La vicenda richiama immediatamente alla memoria le recenti previsioni dell’Agenzia Internazionale dell’Energia (International Energy Agency – IEA) sul futuro dell’export americano. A novembre, in occasione della pubblicazione del rapporto annuale “World Energy Outlook 2012”, la Iea si era spinta a pronosticare il sorpasso Usa sull’Arabia Saudita nella classifica dei produttori mondiali di greggio entro il 2020 con conseguente aumento delle esportazioni a stelle e strisce e inevitabile calo del disavanzo commerciale. Nel caso statunitense, hanno affermato gli analisti della banca HSBC, il risparmio potrebbe valere 85 miliardi di dollari all’anno a fronte di un meno 25% alla voce import petrolifero. Insomma, una vera e propria rivoluzione geopolitica.  

Il parallelo con gli Stati Uniti appare scontato. Non è un caso, infatti, che nella nota ufficiale presentata da Linc Energy le potenzialità di Arckaringa vengano paragonate a quelle di due celebri giacimenti americani: quello di Bakken, in Texas, e quello di Eagle Ford, nel North Dakota. In entrambi i casi, così come per il giacimento australiano, parla di shale oil, ovvero di petrolio depositato nelle profondità rocciose. La stessa caratteristica del promettente e contestato shale gas per il quale, nel corso degli anni, sono state sviluppate tecniche di estrazione quali perforazione verticale, orizzontale e hydrocracking tramite l’iniezione in profondità di liquidi ad alta pressione. Una tecnologia, quest’ultima, che, al netto dell’impatto ambientale, consentirebbe il raggiungimento di nuove riserve energetiche tanto sul fronte del gas quanto su quello del petrolio. 

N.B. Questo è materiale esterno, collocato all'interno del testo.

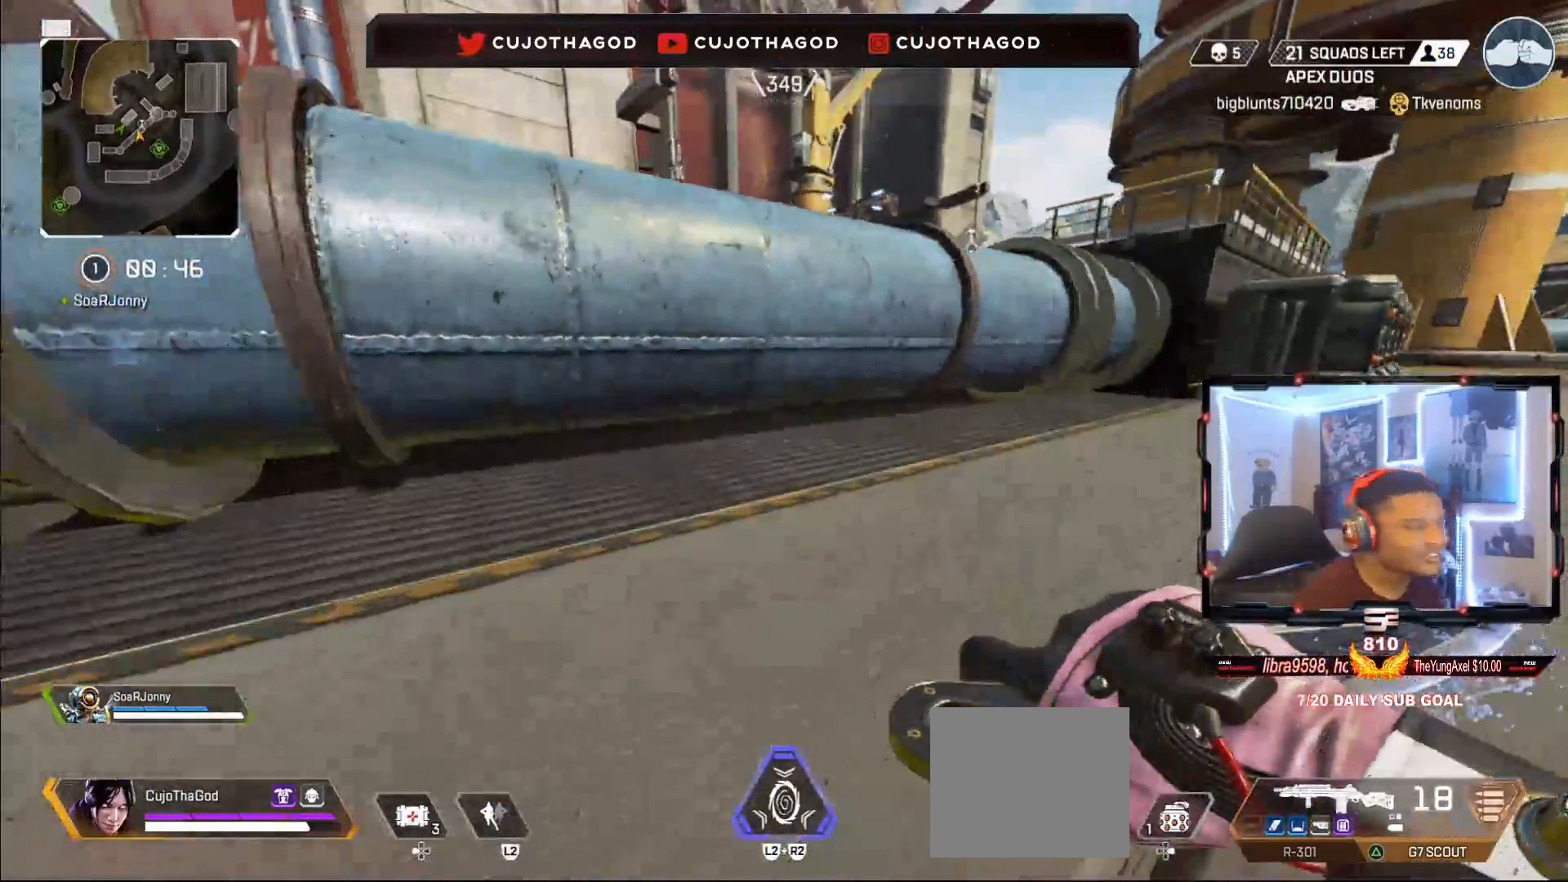
{"buttons": ["CROSS"], "left_stick": "up", "right_stick": "center", "events": [[150, "right_stick", "up-left"], [350, "right_stick", "center"]]}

Secondo il ministro degli affari minerari Tom Koutsantonis, citato ancora dal Telegraph, le riserve di shale oil nell’Australia meridionale potrebbero valere fino a 20 trilioni di dollari (oltre 15 mila miliardi di euro) anche se i costi complessivi di estrazione non sono ancora chiari. Linc Energy, nel frattempo, ha annunciato di aver dato incarico a Barclays Bank di svolgere il ruolo di consulente nello sviluppo di opzioni strategiche a cominciare dall’individuazione di un nuovo partner per operare in joint venture nel processo di estrazione del greggio.